Option 1: Simple comma-separated list

The most ATS-friendly approach. List skills in one or two lines, separated by commas or pipe characters.

Example:
Python • SQL • Tableau • dbt • Airflow • Google BigQuery • Spark • A/B Testing • Looker

Option 2: Grouped by category

Useful for candidates with skills spanning multiple functional areas. Group related skills under brief subheadings.

Example:
Data & Analytics: Python, SQL, Tableau, dbt
Cloud & Infrastructure: AWS, GCP, Kubernetes, Terraform
Project Management: Agile, Jira, Confluence

Option 3: Inline with job bullets (no separate section)

For candidates with a very focused skill set, weaving skills naturally into the work experience bullets can be more effective than a separate section. This approach works especially well when every skill listed can be directly evidenced by a specific project or result.

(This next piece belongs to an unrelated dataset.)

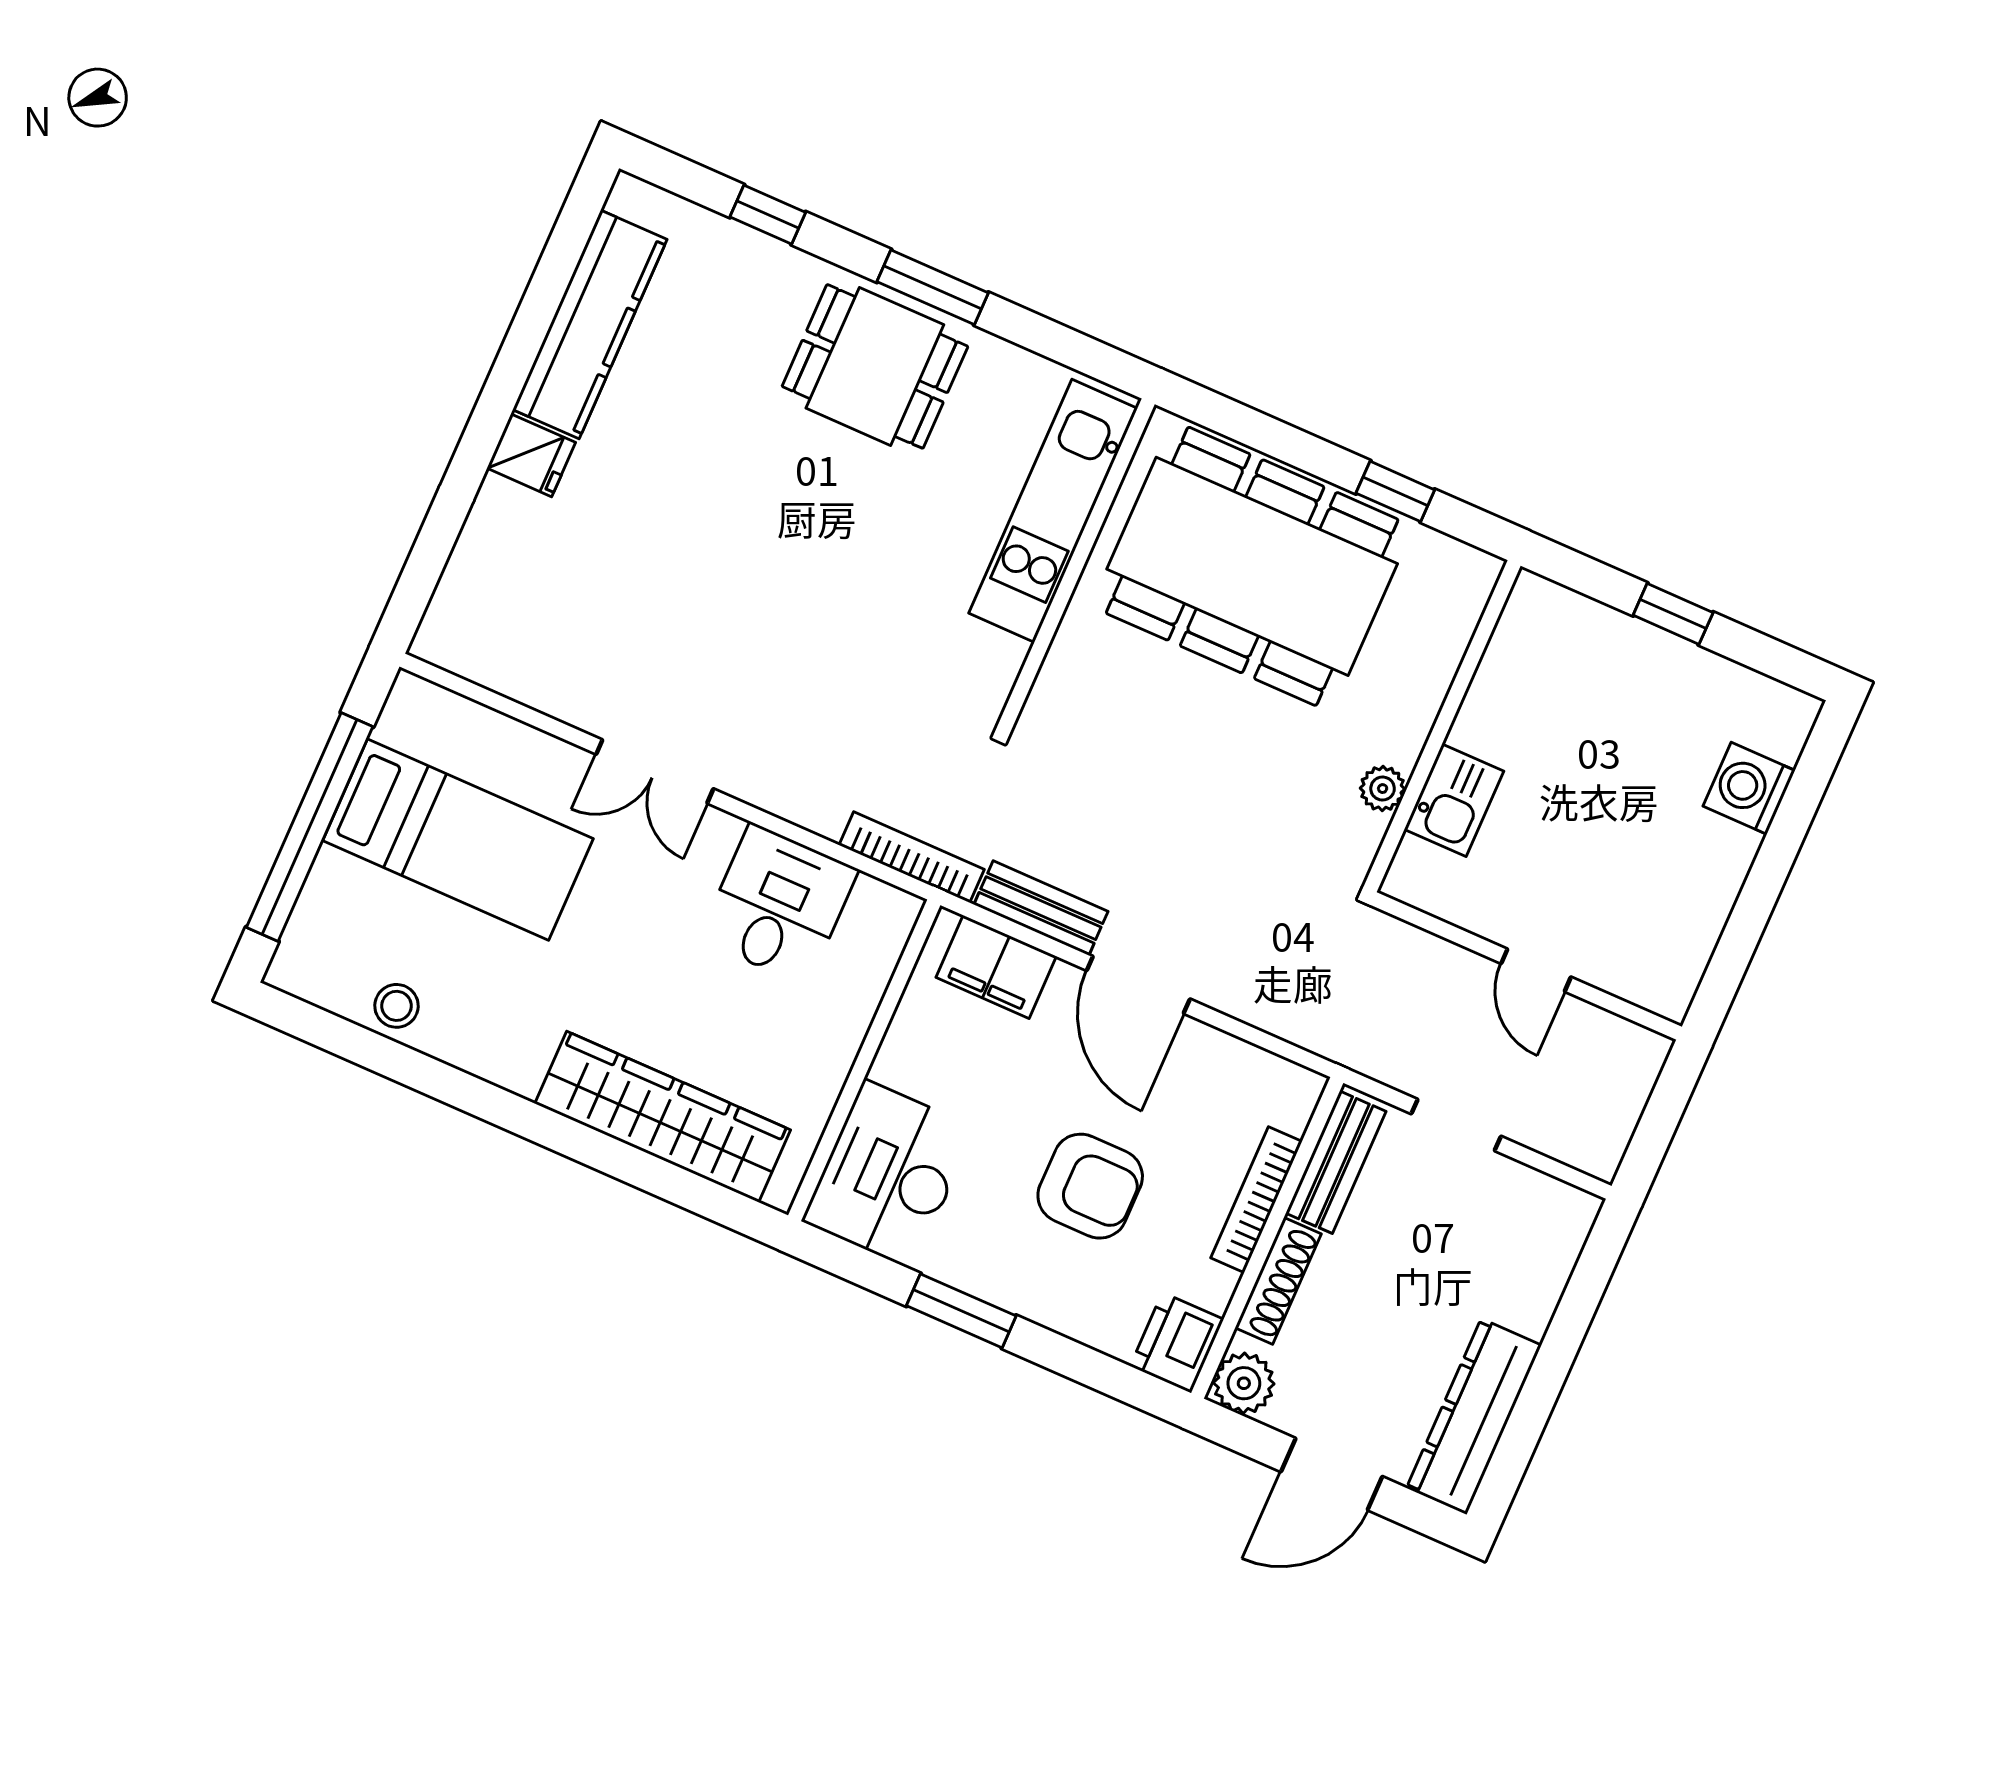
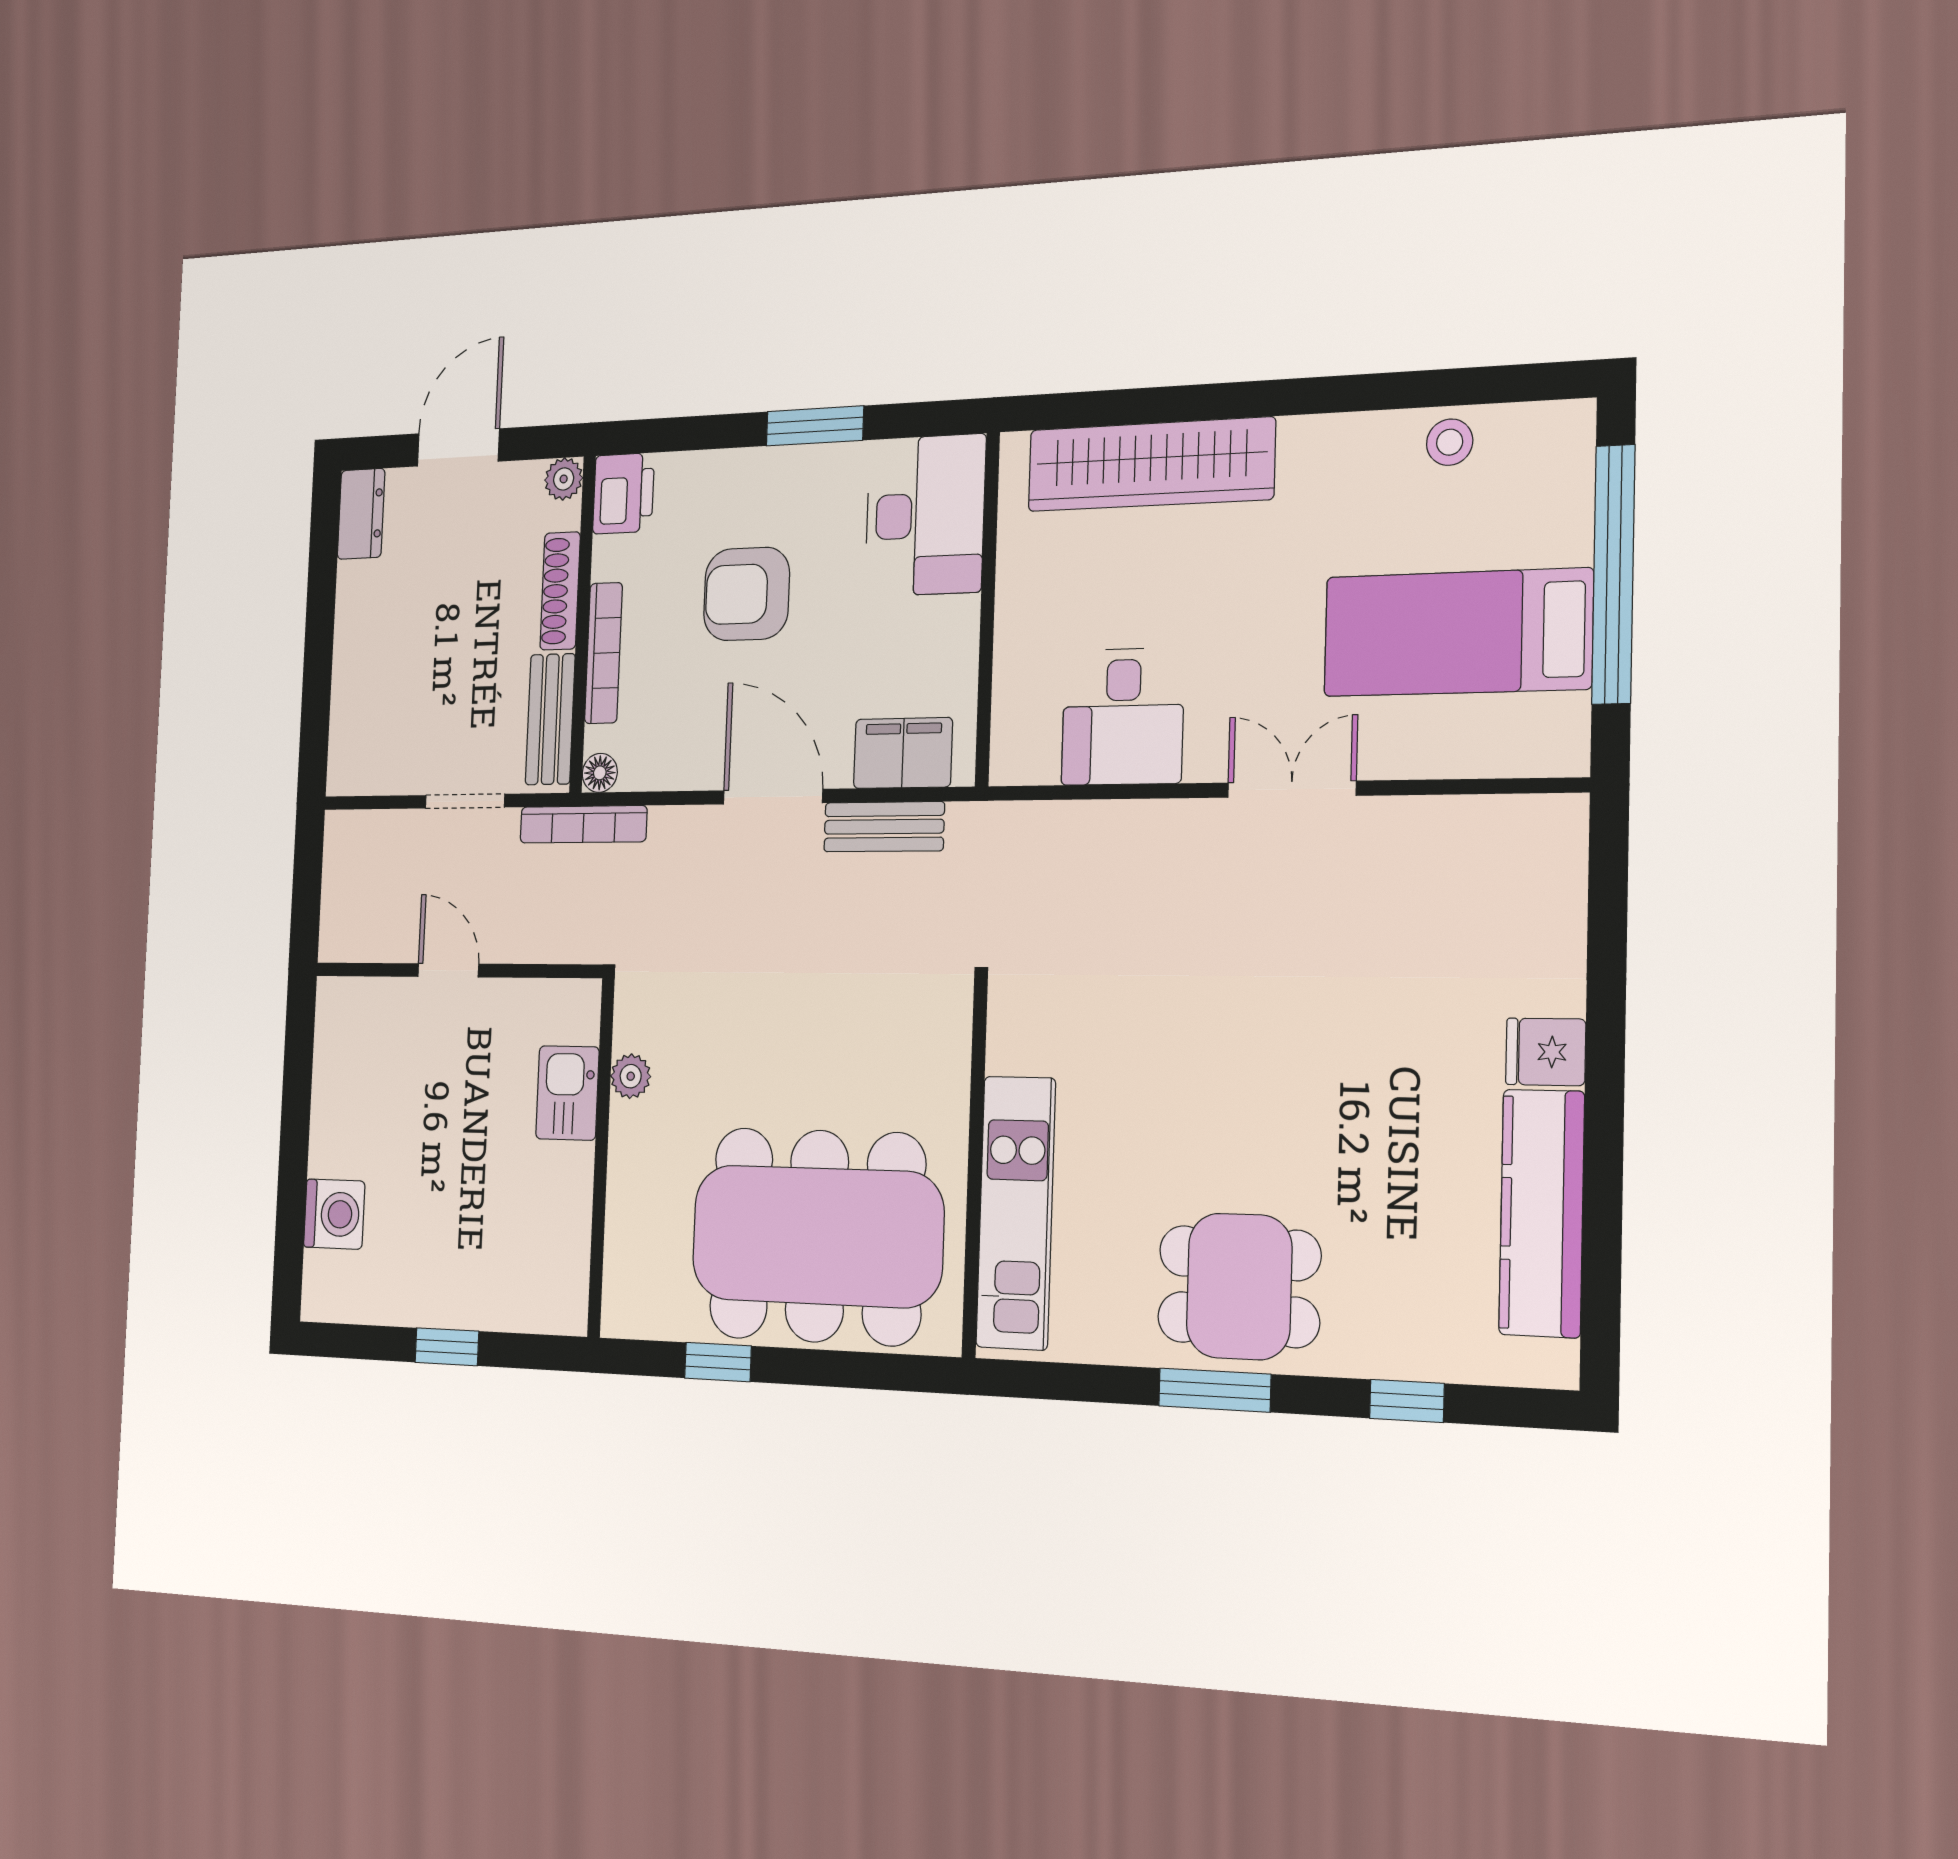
bookcase: (912, 857) -> (583, 824), moved
floor lamp: (1304, 1087) -> (600, 773), added
plant: (1244, 1383) -> (564, 479), width x0.73, depth x0.73
dresser: (1474, 1417) -> (361, 514), width x0.51, depth x0.80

Where to place the skills section

Placement depends on format and career stage:

  • After work experience — standard placement for reverse-chronological resumes; appropriate for most candidates
  • Before work experience — appropriate for technical roles where skills are the primary screen, or for career changers using a combination format
  • Above the fold — some candidates include a brief "Core Competencies" row directly under the summary before diving into experience; this satisfies both ATS keyword placement and recruiter scanning

Tailoring the skills section for each application

Your skills section should not be identical across every application. For each role, review the job description and make these adjustments:

  • Add any required skills from the posting that you have but did not include
  • Reorder so the skills most emphasized in the posting appear first
  • Use the exact phrasing the job uses — "project management" vs. "program management" can matter to an ATS
  • Remove skills the role has no use for, freeing space for more relevant ones

Frequently asked questions

How many skills should I list on my resume?

Eight to fifteen skills is the right range for most candidates. Fewer than eight can make the section feel thin; more than fifteen dilutes the signal and risks looking like a keyword dump. Prioritize skills explicitly listed in the job description and remove any that are too basic to add information.

Should I include soft skills in the skills section?

Avoid listing bare soft skills like "communication" or "leadership" — every candidate claims these. Instead, demonstrate soft skills through your bullet points with specific examples. If a soft skill is listed as a literal requirement in the job description, you can include it — but pair it with evidence in your work history bullets.

Where should the skills section go on a resume?

For most candidates using a reverse-chronological format, the skills section belongs after the work experience section. If you are a career changer or a technical candidate whose skills are the primary qualification, moving the skills section above work experience can be effective.

Should I list skill proficiency levels on my resume?

Proficiency labels like "beginner" or "expert" are generally not recommended. Self-assessed proficiency is subjective and rarely means the same thing to two readers. Signal proficiency through context instead — the complexity of projects you describe in your bullets will show skill level far more credibly than a label.